Shortly after clothing and home goods retailer Anthropologie closed its Grand Avenue store, for example, it opened one at Rosedale Center.

"I wasn't surprised that Pottery Barn left. It's very much a part of the trend that we've been seeing now for a number of years," Parritz said.

Another thing that frustrates locals is that many of the vacant spaces — seven out of 11, in that area of Grand Avenue — are owned by the State Teachers Retirement System of Ohio, a teacher's pension fund, said Chris Jensen, president of Grand Avenue Business Association. Both the Pottery Barn and Salut spaces are owned by the pension fund.

Taghioff said he and others involved in a Grand Avenue Working Group would like some clarity on why the spaces are sitting empty for so long. They hope to bring the landlord to the table to talk through filling them.

No representatives from the State Teachers Retirement System of Ohio, or Pottery Barn, responded to requests for comment for this story.

'We're all still here'

Business owners say the closures distract from what they see as a healthy commercial district. Jensen pointed out that after a three-year hiatus, neighborhood street party Grand Old Day reappeared in 2023.

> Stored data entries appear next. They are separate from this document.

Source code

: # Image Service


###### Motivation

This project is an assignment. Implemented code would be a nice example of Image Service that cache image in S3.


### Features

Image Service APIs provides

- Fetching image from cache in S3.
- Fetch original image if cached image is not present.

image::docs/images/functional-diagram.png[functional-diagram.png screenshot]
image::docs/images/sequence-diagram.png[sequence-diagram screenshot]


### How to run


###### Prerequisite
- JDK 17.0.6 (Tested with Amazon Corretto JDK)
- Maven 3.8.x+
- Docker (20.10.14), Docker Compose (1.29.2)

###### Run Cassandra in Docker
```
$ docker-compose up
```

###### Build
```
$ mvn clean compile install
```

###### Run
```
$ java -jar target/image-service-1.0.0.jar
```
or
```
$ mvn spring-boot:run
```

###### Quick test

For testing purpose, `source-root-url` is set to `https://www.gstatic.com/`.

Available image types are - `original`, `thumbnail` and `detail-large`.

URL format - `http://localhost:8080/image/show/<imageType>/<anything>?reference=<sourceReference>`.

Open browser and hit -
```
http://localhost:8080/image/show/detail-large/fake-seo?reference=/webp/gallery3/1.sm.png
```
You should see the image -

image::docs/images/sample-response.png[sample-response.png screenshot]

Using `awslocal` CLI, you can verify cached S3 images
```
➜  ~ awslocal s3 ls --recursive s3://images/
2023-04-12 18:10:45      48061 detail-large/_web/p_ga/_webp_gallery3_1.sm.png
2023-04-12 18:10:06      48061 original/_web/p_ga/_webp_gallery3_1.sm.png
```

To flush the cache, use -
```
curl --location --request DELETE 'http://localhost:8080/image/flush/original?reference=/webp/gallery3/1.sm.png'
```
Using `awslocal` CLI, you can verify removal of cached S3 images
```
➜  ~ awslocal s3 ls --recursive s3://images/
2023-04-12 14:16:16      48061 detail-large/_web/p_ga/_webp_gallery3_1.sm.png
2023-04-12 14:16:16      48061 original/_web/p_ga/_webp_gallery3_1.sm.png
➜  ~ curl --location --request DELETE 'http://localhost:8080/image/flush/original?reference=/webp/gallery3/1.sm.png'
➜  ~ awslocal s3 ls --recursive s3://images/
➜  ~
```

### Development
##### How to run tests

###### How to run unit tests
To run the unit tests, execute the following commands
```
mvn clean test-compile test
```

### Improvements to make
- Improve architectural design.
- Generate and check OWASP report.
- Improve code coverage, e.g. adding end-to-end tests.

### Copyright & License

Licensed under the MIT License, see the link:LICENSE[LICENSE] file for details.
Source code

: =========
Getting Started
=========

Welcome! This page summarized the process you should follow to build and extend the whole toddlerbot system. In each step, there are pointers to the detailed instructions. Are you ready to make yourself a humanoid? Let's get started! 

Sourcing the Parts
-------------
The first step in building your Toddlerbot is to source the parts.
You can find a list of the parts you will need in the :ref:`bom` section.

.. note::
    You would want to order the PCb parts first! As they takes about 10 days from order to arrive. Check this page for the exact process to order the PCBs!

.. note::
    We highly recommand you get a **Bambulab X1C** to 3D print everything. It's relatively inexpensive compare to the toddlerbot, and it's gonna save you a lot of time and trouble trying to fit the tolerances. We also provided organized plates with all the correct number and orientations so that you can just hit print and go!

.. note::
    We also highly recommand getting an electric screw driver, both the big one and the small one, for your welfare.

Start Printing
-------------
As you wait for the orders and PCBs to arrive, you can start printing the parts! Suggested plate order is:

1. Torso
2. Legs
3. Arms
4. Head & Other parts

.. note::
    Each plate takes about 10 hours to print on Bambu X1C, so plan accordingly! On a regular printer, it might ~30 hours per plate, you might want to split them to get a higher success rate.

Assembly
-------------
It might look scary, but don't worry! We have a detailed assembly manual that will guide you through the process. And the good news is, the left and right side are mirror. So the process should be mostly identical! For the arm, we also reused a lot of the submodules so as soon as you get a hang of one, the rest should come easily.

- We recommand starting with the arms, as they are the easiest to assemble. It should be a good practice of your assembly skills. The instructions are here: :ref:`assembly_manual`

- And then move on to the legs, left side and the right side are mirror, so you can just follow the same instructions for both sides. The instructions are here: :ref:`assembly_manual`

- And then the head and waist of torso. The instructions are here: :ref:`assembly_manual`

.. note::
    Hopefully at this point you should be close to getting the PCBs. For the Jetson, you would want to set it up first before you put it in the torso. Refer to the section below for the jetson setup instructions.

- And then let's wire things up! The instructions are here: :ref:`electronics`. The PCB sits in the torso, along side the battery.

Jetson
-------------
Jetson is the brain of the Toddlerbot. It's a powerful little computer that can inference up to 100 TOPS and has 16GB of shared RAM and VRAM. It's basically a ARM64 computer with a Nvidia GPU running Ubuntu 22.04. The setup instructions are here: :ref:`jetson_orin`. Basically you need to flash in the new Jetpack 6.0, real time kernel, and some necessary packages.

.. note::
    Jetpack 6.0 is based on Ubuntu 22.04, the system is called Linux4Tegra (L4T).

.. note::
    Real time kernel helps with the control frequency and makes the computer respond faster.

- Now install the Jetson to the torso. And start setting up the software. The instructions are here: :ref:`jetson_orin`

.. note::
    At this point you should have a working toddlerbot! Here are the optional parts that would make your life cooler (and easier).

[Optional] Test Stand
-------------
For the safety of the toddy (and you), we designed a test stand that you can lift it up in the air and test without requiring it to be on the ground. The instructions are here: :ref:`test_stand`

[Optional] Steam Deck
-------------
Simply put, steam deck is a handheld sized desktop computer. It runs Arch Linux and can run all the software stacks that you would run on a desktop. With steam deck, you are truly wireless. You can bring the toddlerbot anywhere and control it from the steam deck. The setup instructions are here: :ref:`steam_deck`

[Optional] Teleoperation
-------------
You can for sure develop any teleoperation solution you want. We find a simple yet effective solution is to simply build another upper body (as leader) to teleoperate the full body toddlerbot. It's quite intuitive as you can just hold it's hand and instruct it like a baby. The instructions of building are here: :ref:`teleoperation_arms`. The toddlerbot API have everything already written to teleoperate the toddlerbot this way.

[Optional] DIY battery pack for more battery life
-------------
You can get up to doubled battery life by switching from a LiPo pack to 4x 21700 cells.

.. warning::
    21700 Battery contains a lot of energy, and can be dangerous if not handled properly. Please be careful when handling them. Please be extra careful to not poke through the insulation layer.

"If we look at the avenue as a whole, I think you're seeing a decent amount of health and resilience," Taghioff said. "I think the success of the future for Grand is predicated upon really rotating towards this kind of experiential retail, dining kind of experiences that you can't otherwise get."

Amid the empty pension-owned retail spaces sits the Red Balloon Bookshop, a children's bookstore that's approaching 40 years on Grand Avenue. Owner Holly Weinkauf said the store is having a banner holiday season.

Weinkauf easily rattled off a list of decades-old Grand Avenue businesses, including Irish on Grand, Wet Paint and Cooks (formerly Cooks of Crocus Hill).

"We're all still here, and you know, doing well," she said, adding that new stores and restaurants have popped up all over. These include GoodThings, which took the space of the Bibelot Shop when its owner retired, clothing boutiques Enchanté and Garçon, plus Hyacinth, Em Quê Viêt and more.

Weinkauf said she senses the Pottery Barn closure has renewed enthusiasm to promote vitality on Grand Avenue — something she said started before the pandemic but paused in the urgency of those times.

"It's really helping focus a group of people who are very interested in 'OK so what conversations can we start having to help move those spaces into the next iteration,'" she said.

The timing is interesting, too, she said: She believes in the wake of the pandemic and the closure of so many beloved stores, more people recognize the importance of buying local.

"There's a difference between a shopping experience and just buying something," Weinkauf said. "When people come here, it's more about their experience."

Illustrating the point, she gestured toward a young boy showing off a puppet to an older couple who appeared to be strangers.

"Just these random interactions that happen," she said. "That's one of the things I love so much about about this."